Last week saw the death of David Bowie, an artist so foundational to Western pop culture of the last few decades that his absence from this planet feels inconceivable. And yet, as so many have pointed out, his presence here in the first place felt vaguely unlikely, the result of a public persona so mercurial and flamboyantly outré that it wasn’t a hard sell to imagine him as an otherworldly being. He leveraged this in his music, launching into the rock and roll stratosphere as Ziggy Stardust, and going on to develop numerous other stage characters as his work metamorphosed from one phase of genius to the next.
But enough writers better qualified than I have spoken eloquently about his music. It was only natural that this chameleon from another world would find his way into the phantasmagorias of the silver screen, reshaping that realm like he did every other.

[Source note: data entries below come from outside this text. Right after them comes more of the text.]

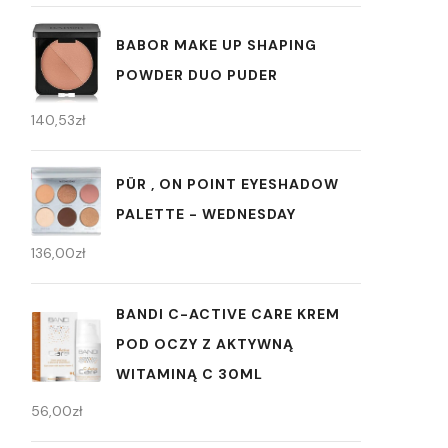
BABOR MAKE UP SHAPING
POWDER DUO PUDER
140,53
zł
PÜR , ON POINT EYESHADOW
PALETTE - WEDNESDAY
136,00
zł
BANDI C-ACTIVE CARE KREM
POD OCZY Z AKTYWNĄ
WITAMINĄ C 30ML
56,00
zł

Unsurprisingly, his first starring role was as an alien in Nicolas Roeg’s 1976 science fiction masterpiece The Man Who Fell To Earth. In it, he plays Thomas Jerome Newton, an extraterrestrial charged with bringing water from Earth to his dying home planet. Unfortunately, he gets sidetracked by the business of assimilation, starting a corporate empire, developing a substance abuse problem and ending up an amateur anthropologist/sensation junkie in front of a giant bank of television screens. It’s an indelible portrayal, a reflection of the semi-detached outsider he fleshed out in his concept albums and stage performances, both hopelessly in love with and horrified by humanity. All alabaster skin and sharp edges topped off by a shock of red hair and those inscrutable (except when they’re not) multi-hued eyes, his distinctive physicality was as essential to his ever-evolving screen persona as his canny exploitation of personas real, fictional and, for that matter, meta-fictional.

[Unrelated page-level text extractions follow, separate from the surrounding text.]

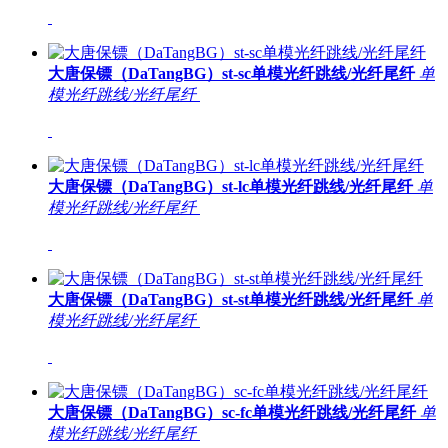
大唐保镖（DaTangBG）st-sc单模光纤跳线/光纤尾纤
单
模光纤跳线/光纤尾纤
大唐保镖（DaTangBG）st-lc单模光纤跳线/光纤尾纤
单
模光纤跳线/光纤尾纤
大唐保镖（DaTangBG）st-st单模光纤跳线/光纤尾纤
单
模光纤跳线/光纤尾纤
大唐保镖（DaTangBG）sc-fc单模光纤跳线/光纤尾纤
单
模光纤跳线/光纤尾纤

Some of that combination of effortless cool and bloodless fragility entered his memorable turn in Tony Scott’s 1983 film The Hunger, in which he and (naturally) Catherine Deneuve play ageless vampires.

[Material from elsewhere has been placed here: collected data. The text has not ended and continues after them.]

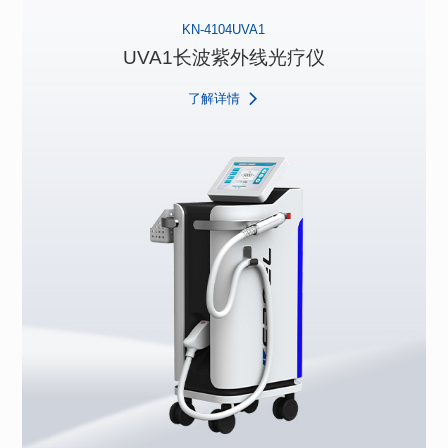
KN-4104UVA1
UVA1长波紫外线光疗仪
了解详情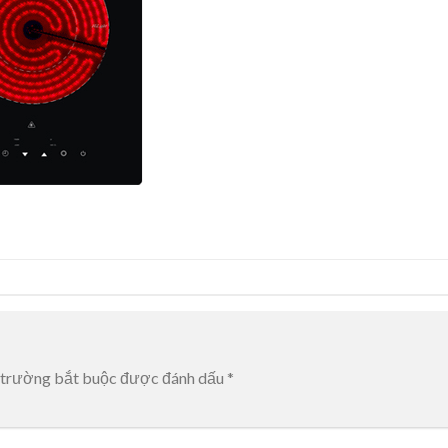
 trường bắt buộc được đánh dấu
*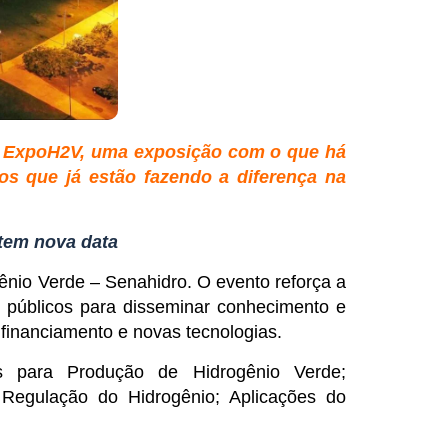
 a ExpoH2V, uma exposição com o que há
os que já estão fazendo a diferença na
tem nova data
ênio Verde – Senahidro. O evento reforça a
e públicos para disseminar conhecimento e
 financiamento e novas tecnologias.
ias para Produção de Hidrogênio Verde;
Regulação do Hidrogênio; Aplicações do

There was a man behind the Starman, one who was terrified by the thought of going up in a spaceship and wasn’t above a good joke (see Zoolander and Extras) despite his more solemn personas. But given that most of us never got to fulfill our pipe dreams of getting to know the man, the myth will have to do.
Only, in his case, immortality suddenly appears to have an expiration date, a plot development that now assumes freshly tragic dimension. Starring two of the most beautiful people in the western hemisphere and shaped by Scott’s MTV aesthetic, the film is an evocation of style and atmosphere above all else but it has an air of melancholy about it that’s hard to shake. There’s a goth-tinged touch of the rock star in his John Blaylock but one who knows—even at his physical peak—that his glamour is fleeting.
As Deneuve’s Miriam becomes bored with his increasingly decrepit shell, it’s difficult to tell whether the fear in his eyes is over the possibility of losing his life or losing the adoration of his biggest fan. Ever the rock star’s quandary.
Some of his roles were marginally more grounded if no less effective. In Nagisa Oshima’s 1983 film Merry Christmas, Mister Lawrence, Bowie plays Major Jack Celliers, an inmate in a Japanese POW camp, a more self-aware and smoothly coiffed version of Peter O’Toole in Lawrence of Arabia. His intensity and off-kilter sensuousness made for a few good villains, most memorably in Martin Scorsese’s 1988 Jesus picture The Last Temptation of Christ. Bowie’s unsettlingly sexual Pontius Pilate takes what could have been another staidly two-dimensional Biblical character and launches him in the oddest of directions.
There are multiple books to be written about Bowie in films. We could talk about the way his music added an essential element to the work of other filmmakers—in that unforgettable Lost Highway credits sequence, in Greta Gerwig’s exhilarating dance through Manhattan to the strains of “Modern Love” in
Frances Ha, and so many other scenes besides. There’s his not-so-invisible influence on queer cinema, reaching out through individual artistic and political filters into the work of directors like John Cameron Mitchell and Todd Haynes. To try and list the more indirect ways in which he affected modern cinema would be like trying to count grains of sand in a Martian desert. Or perhaps the best way to end griefstricken ramblings is to stop the mythologizing for a moment and celebrate the human being. There was a man behind the Starman, one who was terrified by the thought of going up in a spaceship and wasn’t above a good joke (see Zoolander and Extras) despite his more solemn personas.
A man who loved his wife Iman and nurtured the creative spark in his talented son, the filmmaker Duncan Jones. But given that most of us never got to fulfill our pipe dreams of getting to know the man, the myth will have to do.